» **TASK INSTRUCTIONS**
Collect every line in the rows below that contains the word "What" and copy each one in full.

» **PROVIDED DATA**
-*-

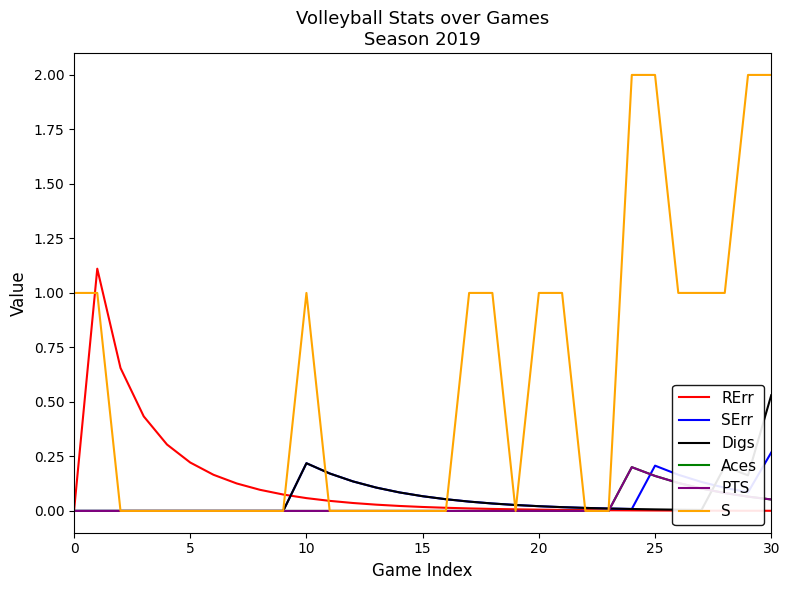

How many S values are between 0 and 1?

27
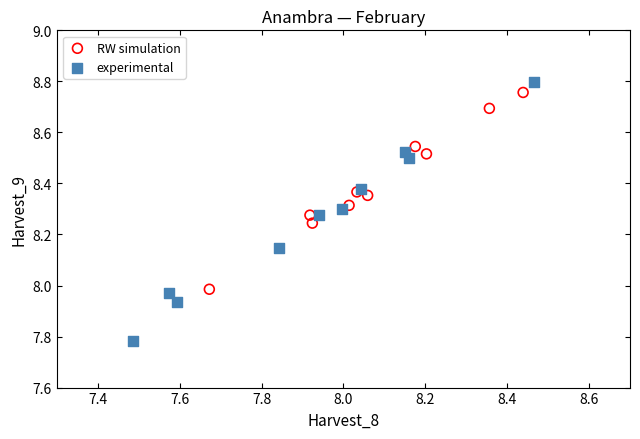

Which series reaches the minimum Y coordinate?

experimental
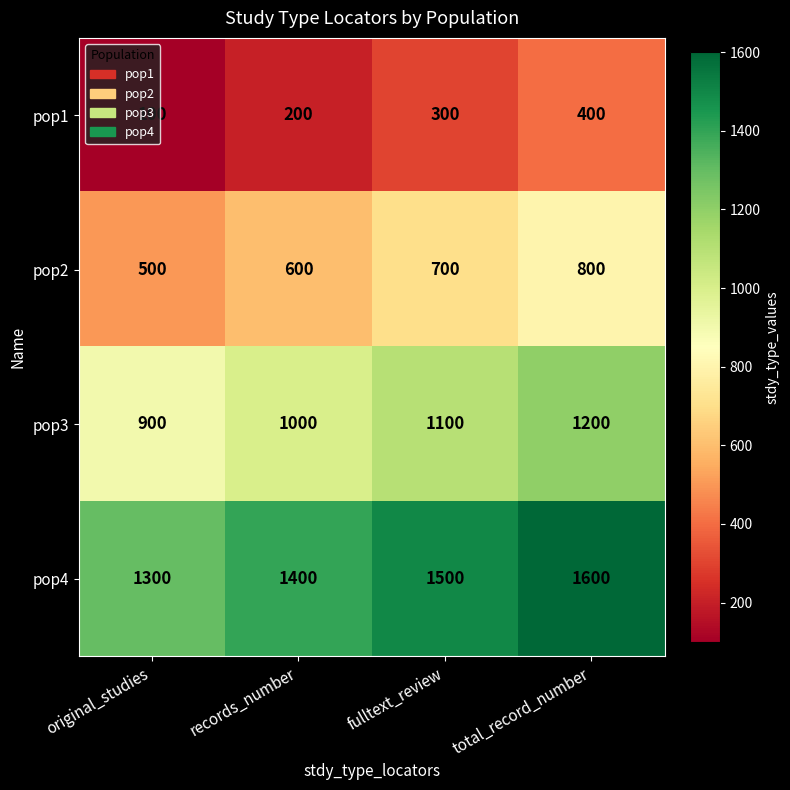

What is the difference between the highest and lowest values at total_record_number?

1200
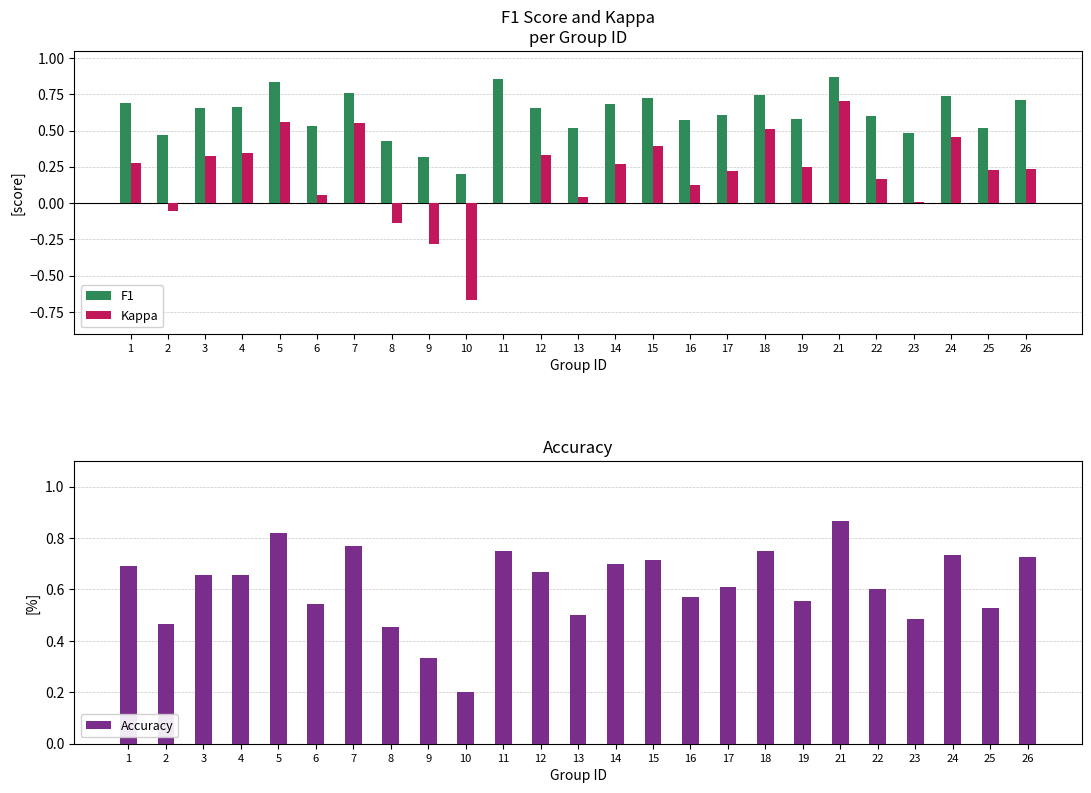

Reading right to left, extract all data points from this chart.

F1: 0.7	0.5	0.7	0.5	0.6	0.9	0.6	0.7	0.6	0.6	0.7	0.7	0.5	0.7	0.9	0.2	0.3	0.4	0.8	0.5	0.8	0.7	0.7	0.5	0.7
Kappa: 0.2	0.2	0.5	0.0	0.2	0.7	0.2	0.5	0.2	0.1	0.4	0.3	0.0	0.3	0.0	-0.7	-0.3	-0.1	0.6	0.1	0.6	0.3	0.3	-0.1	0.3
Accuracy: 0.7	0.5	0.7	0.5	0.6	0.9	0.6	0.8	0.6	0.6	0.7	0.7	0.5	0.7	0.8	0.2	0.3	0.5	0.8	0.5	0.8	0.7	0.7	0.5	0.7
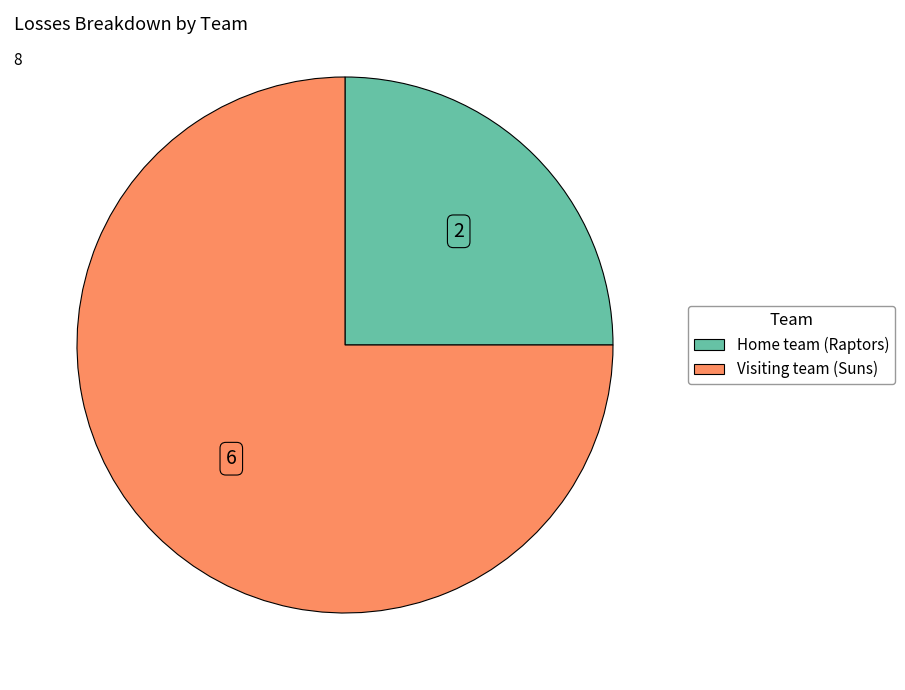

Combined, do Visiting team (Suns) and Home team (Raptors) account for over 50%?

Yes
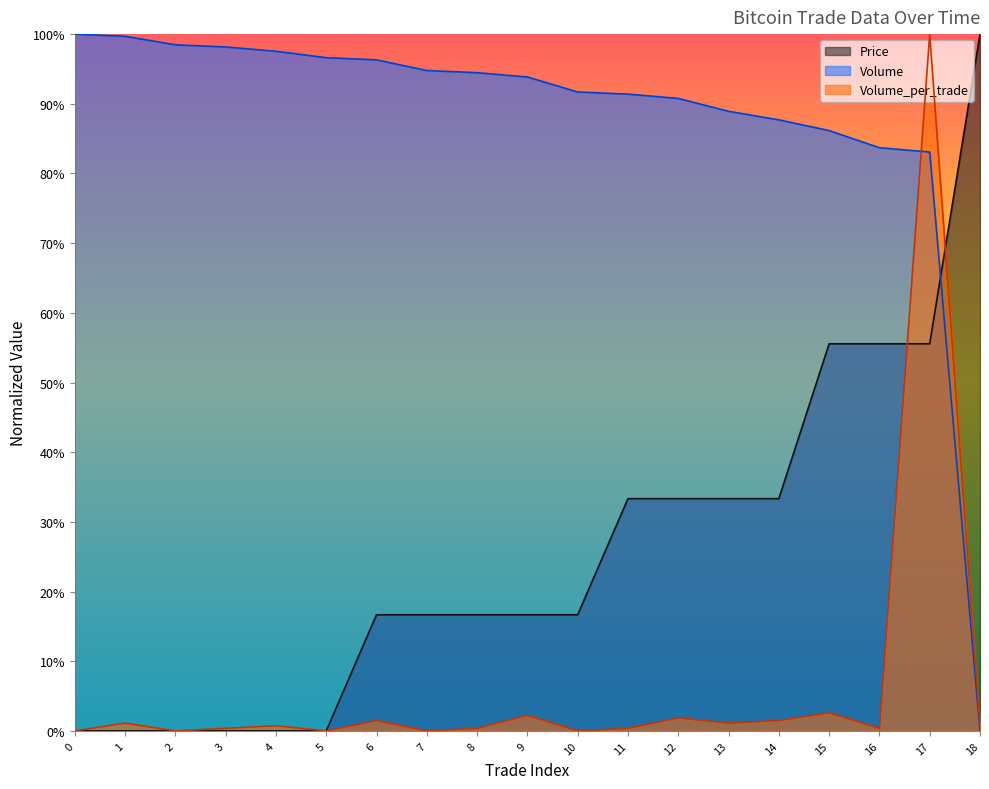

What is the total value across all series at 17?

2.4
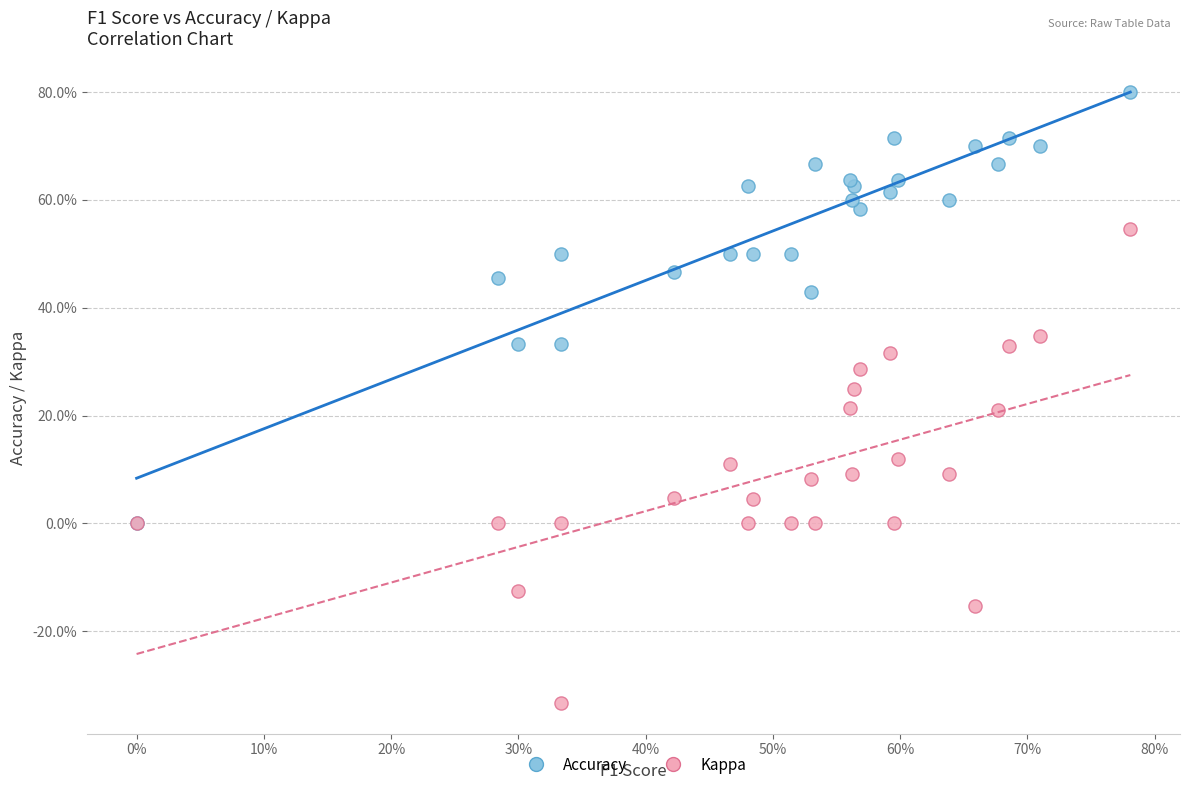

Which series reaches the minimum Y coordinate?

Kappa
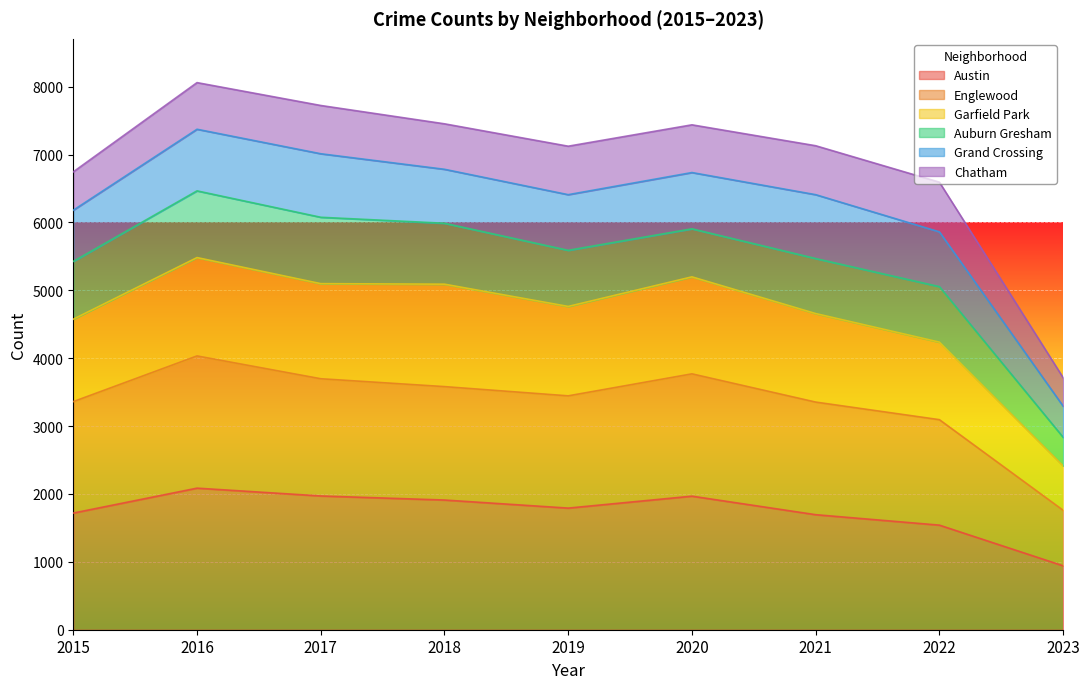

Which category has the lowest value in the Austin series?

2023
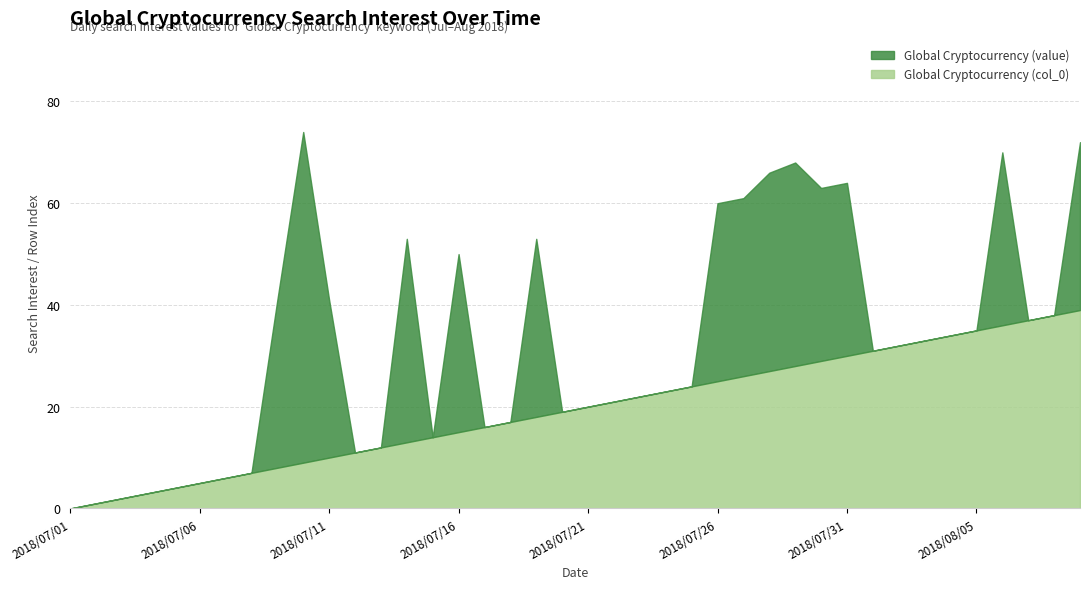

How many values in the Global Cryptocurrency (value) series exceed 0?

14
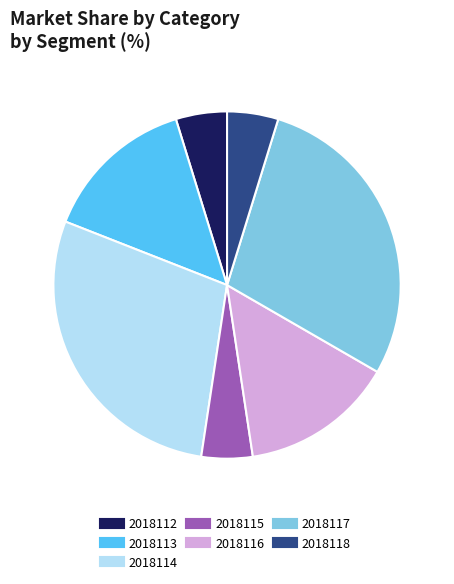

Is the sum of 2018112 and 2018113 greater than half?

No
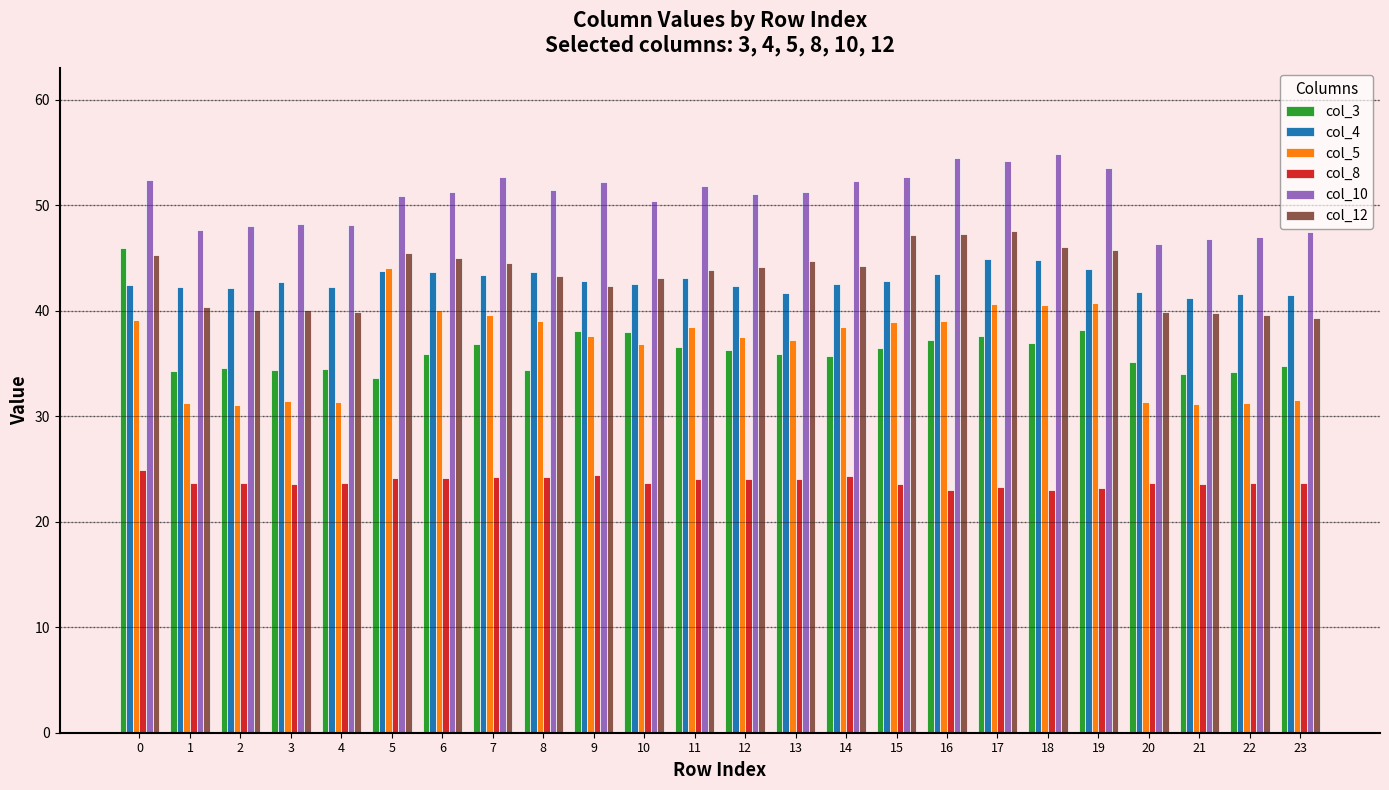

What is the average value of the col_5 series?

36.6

-*-

» **SOLUTION TO THIS TASK**
What is the difference between the highest and lowest values at total_record_number?
What is the total value across all series at 17?
What is the average value of the col_5 series?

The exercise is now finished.